Naquele dia, ficamos sentados no chão forrado com toalhas ou jornal, congratulávamo-nos com os presos simpáticos, alegres e até dóceis.
Perto de mim um grupo ouvia as histórias de esperteza de um sujeito que driblou um caminheiro que carregava uma carreta de arroz que ia para o Goiás. Como o crime inverte todas as lógicas, neste caso o 'esperto' estava preso, o 'otário' solto.
Mais ao fundo do pátio havia um grupo de presos com familiares reunidos em volta de um membro da igreja. O pastor conduzia seu rebanho em alto som, gesticulava muito, e suava mais ainda debaixo de um sol castigante. Em êxtase, os criminosos louvavam Deus e cantavam lindos hinos religiosos.

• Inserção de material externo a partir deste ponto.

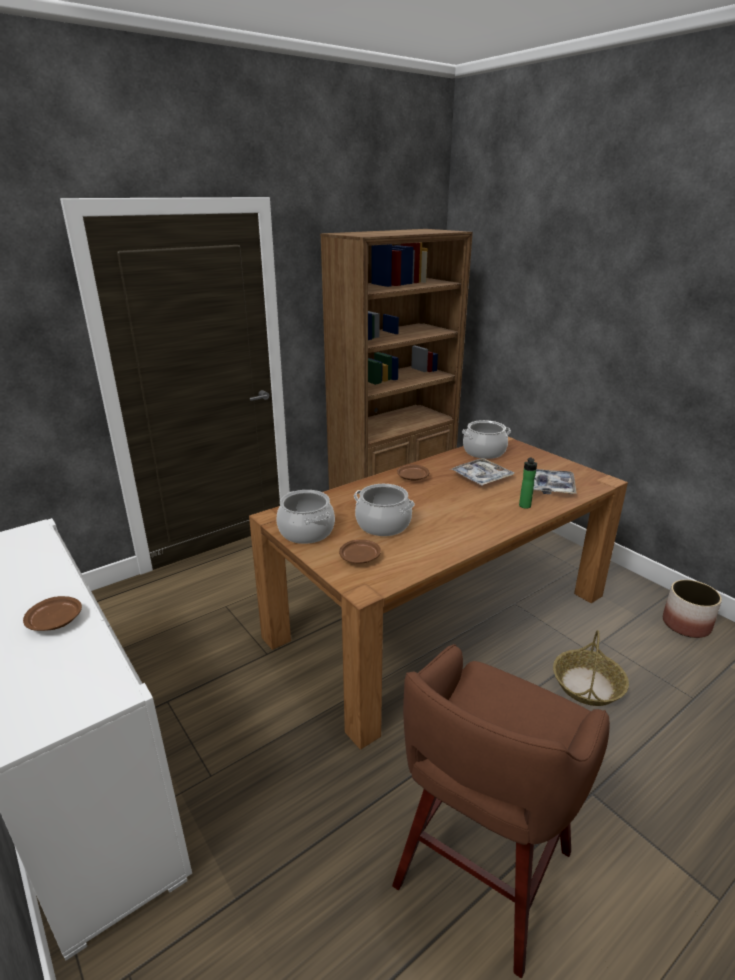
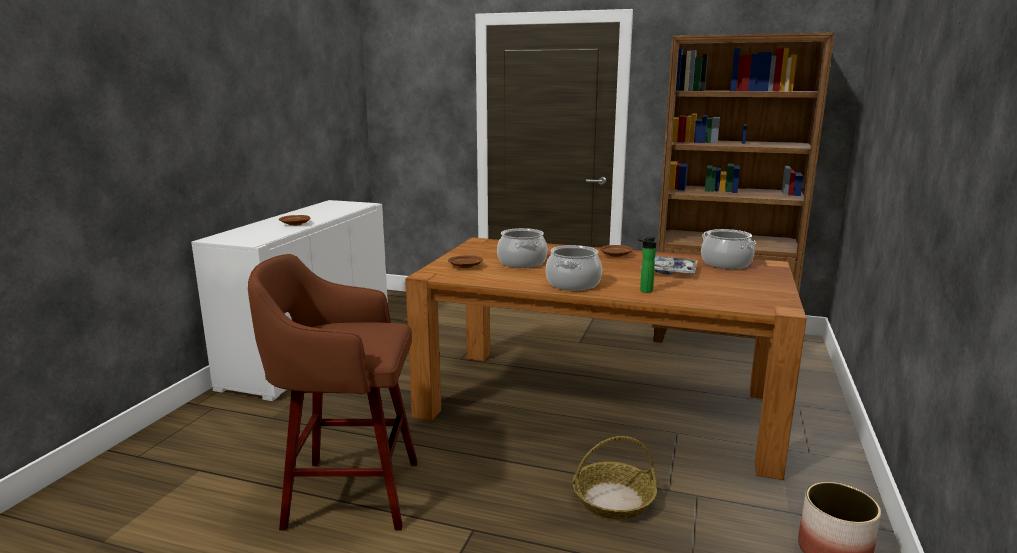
camera: 55 degrees right, 10 degrees down
cooking pot [277,490,335,544] -> cooking pot moved to [546,245,602,291]
tray [533,469,577,494] -> none

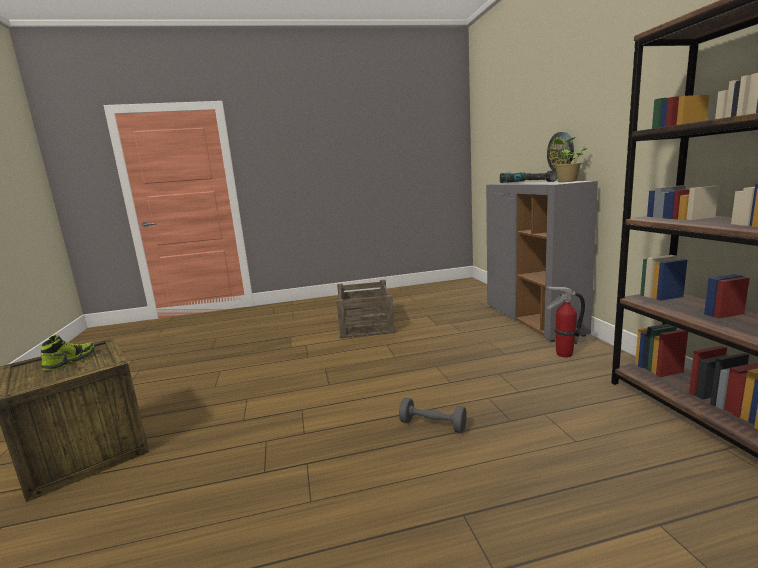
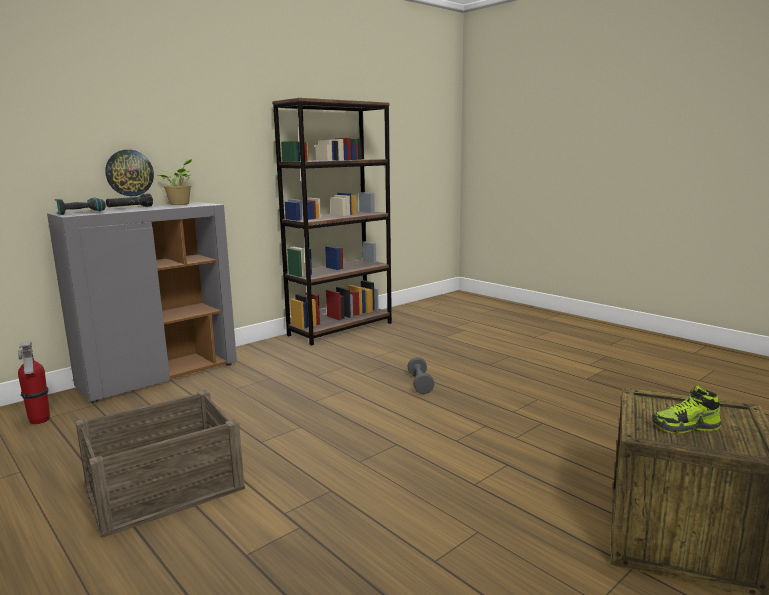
camera: 120 degrees left, 0 degrees up
fire extinguisher [546,286,585,357] -> fire extinguisher moved to [18,342,50,424]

No fim do dia, na fila para sair, eu e o pastor fomos revistados no mesmo quarto pela mesma pessoa. Para disfarçar o nervosismo daquela revista constrangedora, puxei conversa com ele:
- Muitas orações hoje?
- Muitas. Agora vou tentar umas visitas para o meio da semana. Tem muito trabalho aqui, tem muitos irmãos perdidos. - respondeu, entusiasmado.
Isso foi há alguns anos.
Acabei de sair de uma reunião cuja estrela era o deputado Jean Wyllys, para debater o projeto de lei que trata dos preconceitos contra homossexuais e da união homoafetiva. O plenário estava repleto de pessoas de várias igrejas, de homossexuais e simpatizantes mais ao fundo da sala com cartazes apoiando o projeto e bandeiras com as cores do arco-íris.
Entre os palestrantes estavam sociólogos, psicólogos, advogados e religiosos. Todas as igrejas presentes foram contra a união de pessoas do mesmo sexo. Um dos oradores mais exaltados era aquele pastor que vi na penitenciária. Ele defendia que, segundo a Bíblia, a união deve ser entre homem e mulher.
O que me inquieta é que o homossexual cumpre os mesmos deveres que os heterossexuais: trabalha honestamente, paga impostos, vota, tem uma família que o ama, louva a Deus... Ama alguém que também quer ser amado por ele/a.
O criminoso que o religioso tenta salvar da perdição não cumpriu os deveres que a sociedade nos impõe. Ele matou ou estuprou alguém que não queria sofrer essa violência. Sua brutalidade destroçou a vítima, a família da vítima e a dele próprio, pois o pátio da cadeia estava repleto de mães e esposas com feições sofridas visitando o criminoso.
A igreja, indispensável à sociedade, deve proteger seu rebanho e ao mesmo tempo fazer a seguinte pergunta: quem mais prejudica a sociedade, o homossexual ou o criminoso?